What is needed -
Transcribe verbatim every line from the line containing "#+BEGIN_SRC haskell :multi-line t" to the end of the entries, including both endpoints. Output nothing beyond those lines.

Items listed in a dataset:
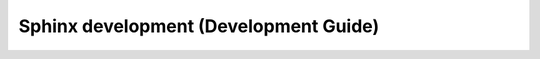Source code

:

.. index::
   pair: Sphinx ; Development
   pair: Dev; Guide (Sphinx)

.. _sphinx_dev_guide:

======================================
Sphinx development (Development Guide)
======================================

.. seealso::

   - https://github.com/sphinx-doc/sphinx

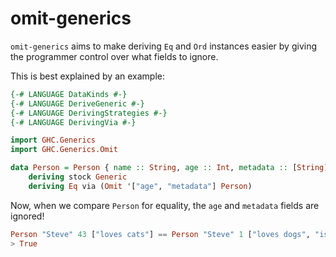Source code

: * omit-generics
  =omit-generics= aims to make deriving ~Eq~ and ~Ord~ instances
  easier by giving the programmer control over what fields to ignore.

  This is best explained by an example:
  #+BEGIN_SRC haskell :multi-line t
    {-# LANGUAGE DataKinds #-}
    {-# LANGUAGE DeriveGeneric #-}
    {-# LANGUAGE DerivingStrategies #-}
    {-# LANGUAGE DerivingVia #-}

    import GHC.Generics
    import GHC.Generics.Omit

    data Person = Person { name :: String, age :: Int, metadata :: [String] }
        deriving stock Generic
        deriving Eq via (Omit '["age", "metadata"] Person)
  #+END_SRC


  Now, when we compare ~Person~ for equality, the ~age~ and ~metadata~
  fields are ignored!

  #+BEGIN_SRC haskell
    Person "Steve" 43 ["loves cats"] == Person "Steve" 1 ["loves dogs", "is a baby"]
    > True
  #+END_SRC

Exercise response -
  #+BEGIN_SRC haskell :multi-line t
    {-# LANGUAGE DataKinds #-}
    {-# LANGUAGE DeriveGeneric #-}
    {-# LANGUAGE DerivingStrategies #-}
    {-# LANGUAGE DerivingVia #-}

    import GHC.Generics
    import GHC.Generics.Omit

    data Person = Person { name :: String, age :: Int, metadata :: [String] }
        deriving stock Generic
        deriving Eq via (Omit '["age", "metadata"] Person)
  #+END_SRC


  Now, when we compare ~Person~ for equality, the ~age~ and ~metadata~
  fields are ignored!

  #+BEGIN_SRC haskell
    Person "Steve" 43 ["loves cats"] == Person "Steve" 1 ["loves dogs", "is a baby"]
    > True
  #+END_SRC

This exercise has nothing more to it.